Cette utilisation de la violence se retrouve ailleurs. Ainsi, le mouvement antispéciste s’est fait remarquer dernièrement par des actions illégales. Le 8 avril, deux activistes étaient condamnés par le tribunal correctionnel de Lille à dix et six mois de prison ferme (aménageables), pour avoir tagué, brisé des vitrines et utilisé des bidons d’essence et des cocktails molotov pour mettre le feu à des boucheries, des poissonneries, des commerces alimentaires ou un restaurant. «Je voulais faire entendre et rendre visible la voix des antispécistes», se justifiait ainsi l’un d’eux. «Cela fait longtemps que je milite et je me sentais incomprise», décrivait l’autre.

«Les antispécistes sont en ce moment dans une violence symbolique» estime Stéphane Sirot. «Mais la frontière est très mince». Pour le moment, les actions pacifiques (happening, manifestations…), la diffusion de vidéos d’abattoirs ou le relais de personnalités médiatiques tiennent encore une large part dans leur combat. Mais jusqu’à quand ?

Extinction rebellion, une tactique non-violente

A rebours de la montée de la violence comme moyen d'expression, d'autres mouvements actuels, notamment au sein du militantisme écologique, ont choisi la voie pacifique. C’est notamment le cas des marches pour le climat, où la présence de familles dans les cortèges empêchent qu’un terreau favorable aux débordements ne se répande. C’est aussi le mode d’action choisi par les activistes d’Extinction Rebellion, né en Grande-Bretagne et désormais présent en France.

S’ils multiplient les coups médiatiques, comme des die-in (les participants simulent leur mort dans des lieux symboliques), des blocages, des intrusions dans des lieux institutionnels, les militants d'Exctinction Rebellion se présentent comme «un réseau non-violent». «Nous utilisons une stratégie et des tactiques non-violentes, car elles permettent de maximiser nos chances pour provoquer un changement de système», est-il prescrit parmi leurs principes fondateurs.
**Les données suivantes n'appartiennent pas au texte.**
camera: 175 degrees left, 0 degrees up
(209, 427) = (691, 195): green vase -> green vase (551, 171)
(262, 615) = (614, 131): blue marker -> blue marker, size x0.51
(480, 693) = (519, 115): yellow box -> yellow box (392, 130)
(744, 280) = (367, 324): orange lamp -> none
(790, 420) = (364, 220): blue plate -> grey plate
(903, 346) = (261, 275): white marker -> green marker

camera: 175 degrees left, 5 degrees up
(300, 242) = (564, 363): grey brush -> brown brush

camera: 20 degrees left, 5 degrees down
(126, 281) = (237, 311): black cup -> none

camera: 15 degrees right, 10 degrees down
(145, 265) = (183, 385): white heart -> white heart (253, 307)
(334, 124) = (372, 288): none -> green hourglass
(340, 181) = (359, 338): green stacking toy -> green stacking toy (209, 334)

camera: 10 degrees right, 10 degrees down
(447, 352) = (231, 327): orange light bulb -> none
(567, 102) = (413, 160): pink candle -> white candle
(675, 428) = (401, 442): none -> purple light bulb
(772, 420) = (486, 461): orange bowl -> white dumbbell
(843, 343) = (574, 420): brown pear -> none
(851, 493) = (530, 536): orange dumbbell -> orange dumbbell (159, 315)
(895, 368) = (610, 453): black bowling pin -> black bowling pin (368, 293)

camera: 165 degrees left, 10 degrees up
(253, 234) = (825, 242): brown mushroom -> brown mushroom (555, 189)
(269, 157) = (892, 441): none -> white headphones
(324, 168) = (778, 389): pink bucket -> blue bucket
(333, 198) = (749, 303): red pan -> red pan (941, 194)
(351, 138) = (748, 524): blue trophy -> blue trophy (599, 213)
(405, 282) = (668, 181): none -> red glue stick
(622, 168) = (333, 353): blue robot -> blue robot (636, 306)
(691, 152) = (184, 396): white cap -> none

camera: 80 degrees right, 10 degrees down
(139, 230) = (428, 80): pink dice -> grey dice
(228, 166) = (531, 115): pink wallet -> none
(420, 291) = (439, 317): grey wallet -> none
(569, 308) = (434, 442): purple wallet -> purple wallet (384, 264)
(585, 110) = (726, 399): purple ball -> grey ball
Comme pour les antispécistes, ces activistes écolo cherchent «la pratique avec la plus grande visibilité possible, (pour) faire valoir leur cause alors qu’(ils sont) minoritaires», invoque Stéphane Sirot. La violence ne serait donc pas le seul moyen de faire entendre sa voix, ses revendications, dès lors qu’un mouvement, qu’une organisation a la volonté et les moyens de s’affranchir des éléments les plus radicaux et incontrôlables.